Following a debut season as coach in 2020, Evan Talty’s elevation to the managerial hot-seat of Clare ladies football is matched by heightened ambition for this year’s All-Ireland Intermediate Championship.
Last year’s rollercoaster campaign saw Clare reach the last four, an experience that has only sharpened the appetite to potentially go one significant step further this year if the new-look squad can fulfill their potential. “It has always been about championship for us as a management team since we came in and we have geared everything towards that regarding preparations too.
“The girls need to have a target and there’s no point saying otherwise. We have a target and that is to reach Croke Park.
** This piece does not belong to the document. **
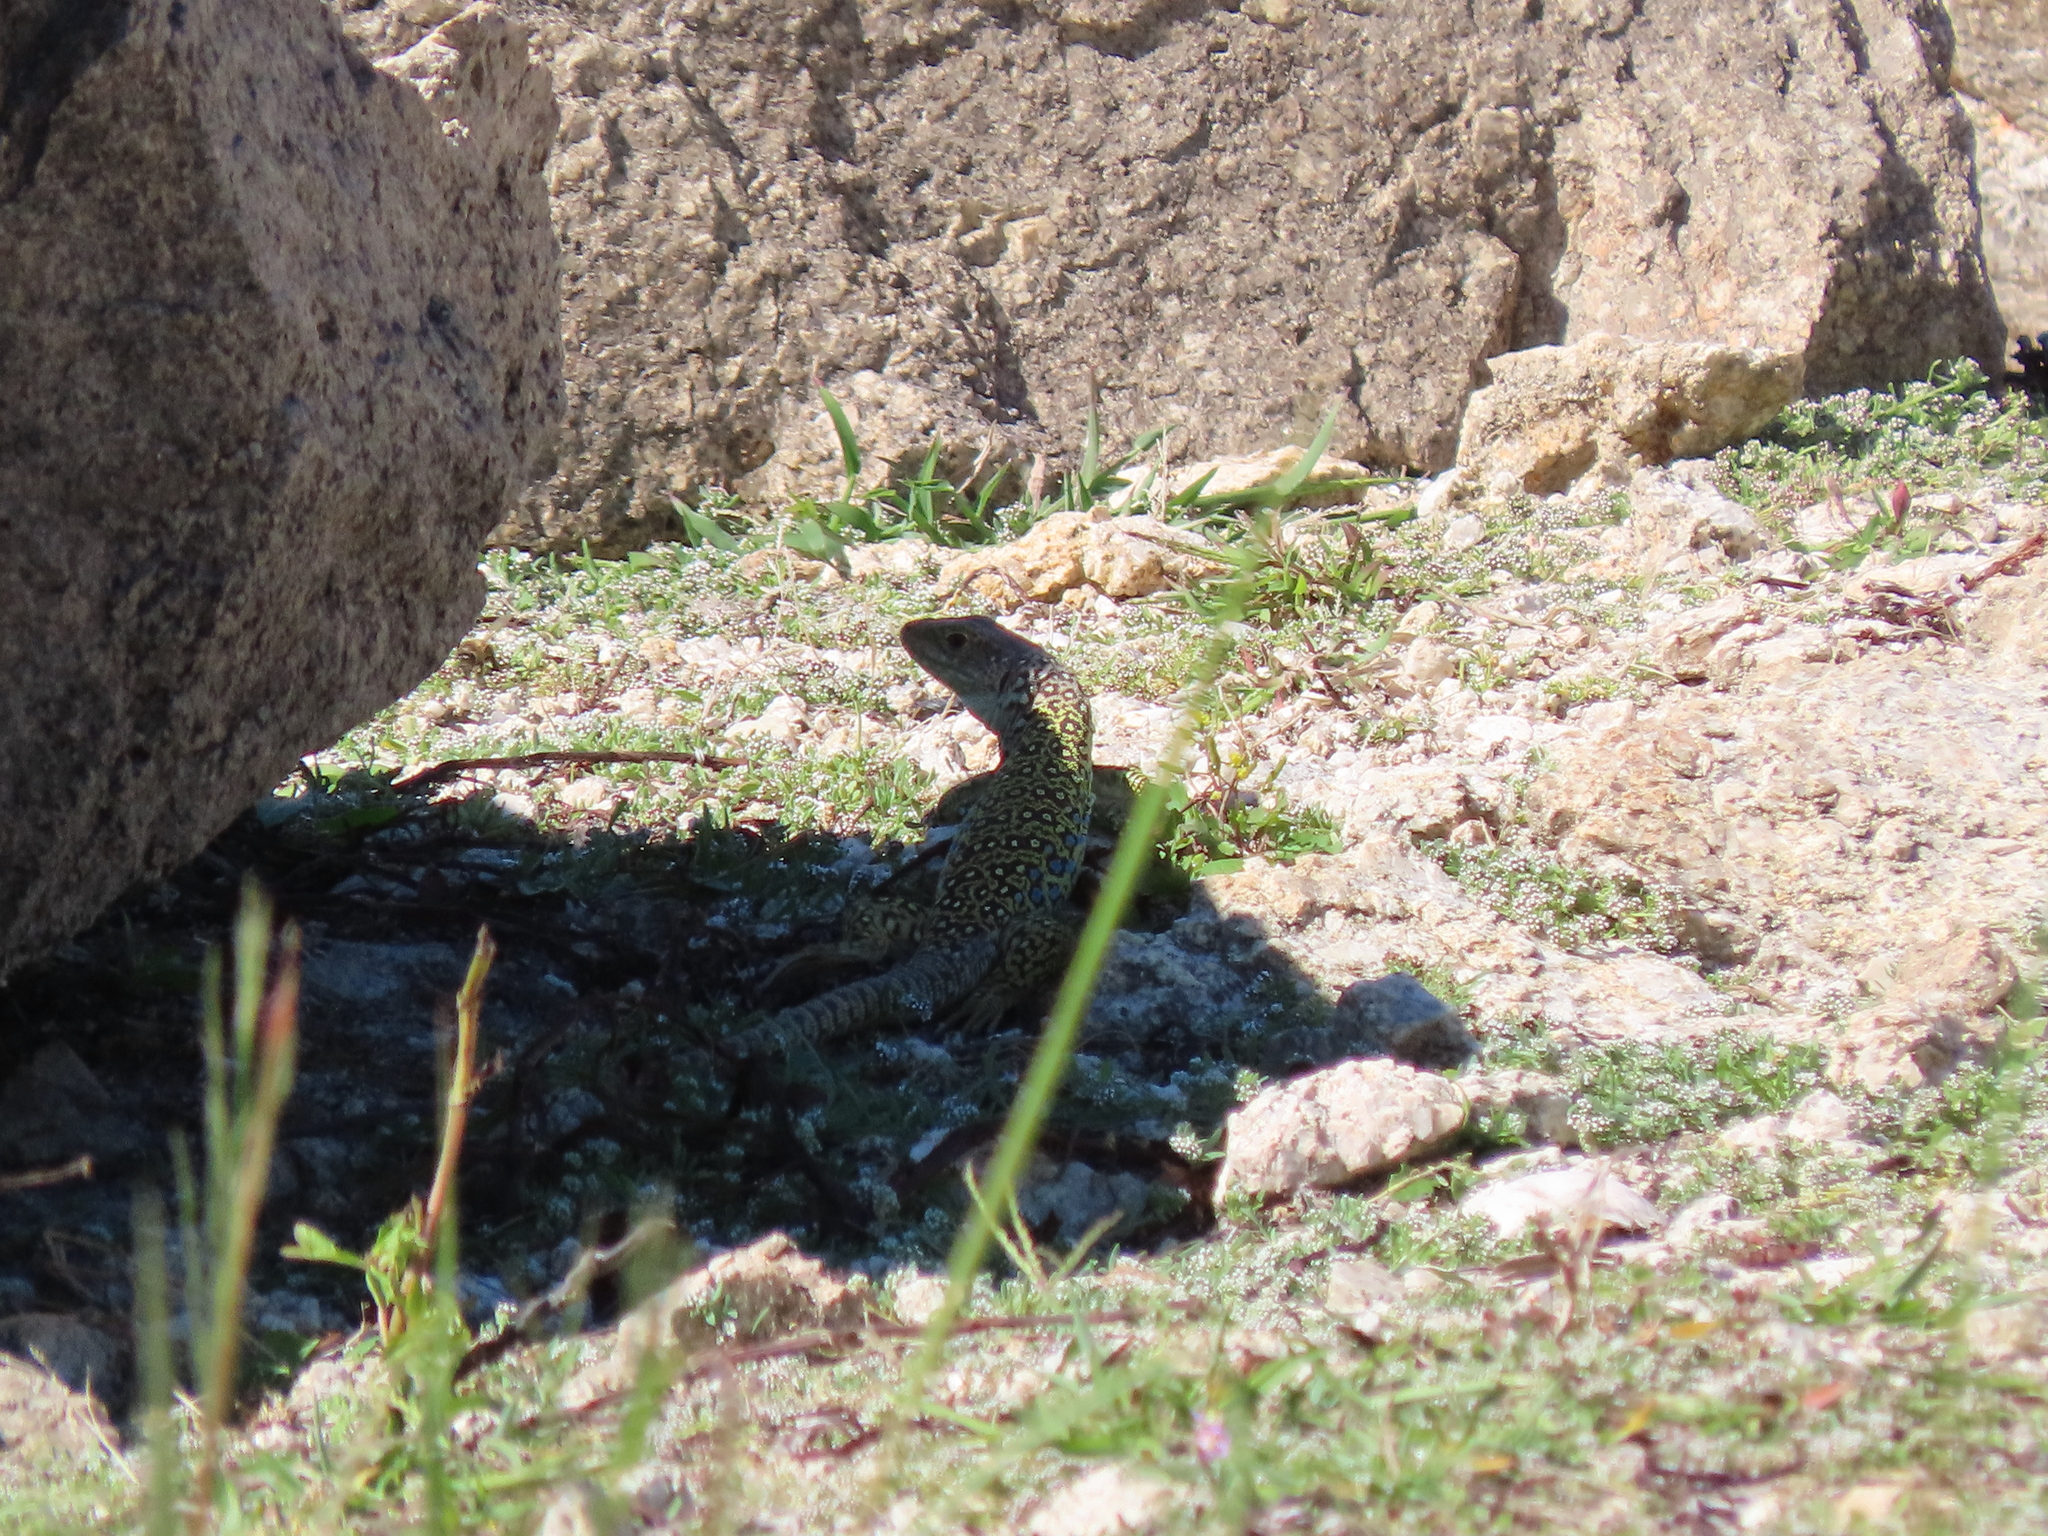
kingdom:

Now you have to win every game to do that but at the end of the day, there’s probably two teams coming down from senior next year and no-one dropped down this year so with Meath gone up, there’s a great chance for whichever team wants it the most.
“I suppose along with ourselves, you’re looking at the likes of Westmeath, Roscommon, Kildare, Laois, I could name them all really it’s so competitive as there really isn’t much between anyone at intermediate and there probably won’t be a kick of the ball between the top five or six teams. So it’s all on the day and I think it was Gareth Southgate that said before the EURO final ‘we don’t need to up our performances, we just need to keep our same level every single day.’ We didn’t do that in the league so it’s up to us to bring what we’re doing in challenge games out into the championship.”
Clare’s National League Division 2 campaign was the ultimate selection box of inconsistency that included a moral victory against Kerry, an actual victory over Wexford and not even a sniff of victory against Meath. “The league was a mixed bag for us but we got what we wanted out of it. Before the league, I said we’d try as many players as we could and I think we used 32 players throughout the three matches. There were up-and-down performances but you’ll get that with a young group who struggle to find consistency game-on-game.
“So that’s what we’ve been focusing on since. We’ve played a few challenge game and there’s huge competition for places because the girls that were new to the panel have had six or eight weeks to settle in now and are really starting to up the intensity in training which has led to huge competition within the group.”
And the Kilmurry Ibrickane clubman is happy to report a full squad to choose from for the first time this year ahead of their opening championship bout against Leitrim in Duggan Park in Ballinasloe on Sunday at 2pm. “We would have used a lot of our players sparingly in the league because we had Grainne Nolan, Sinead O’Keeffe, Carol O’Leary, Niamh O’Dea and Siofra Ní Chonaill all playing county camogie as well while Chloe Moloney is playing soccer for Galway in the League of Ireland so we didn’t want to overexert them having only returned to the field. They are all fully back in the squad and are really pushing hard for places while on the injury front, we have a few niggles but generally we should have a clean bill of health for the weekend
“Leitrim got off to a winning start last weekend against Fermanagh and also contested the Division 4 final against Louth which means that they probably have played two or three extra games than us. So it’s up to us to hit that championship pace immediately as we haven’t played a competitive fixture in six or seven weeks now. It’s championship mode from now on as it will all be over in three or four weeks unless we remain fully focused. All roads were always leading to Sunday so everything is concentrated on Leitrim and if we can win that game, hopefully it will set us up well for the rest of the year.”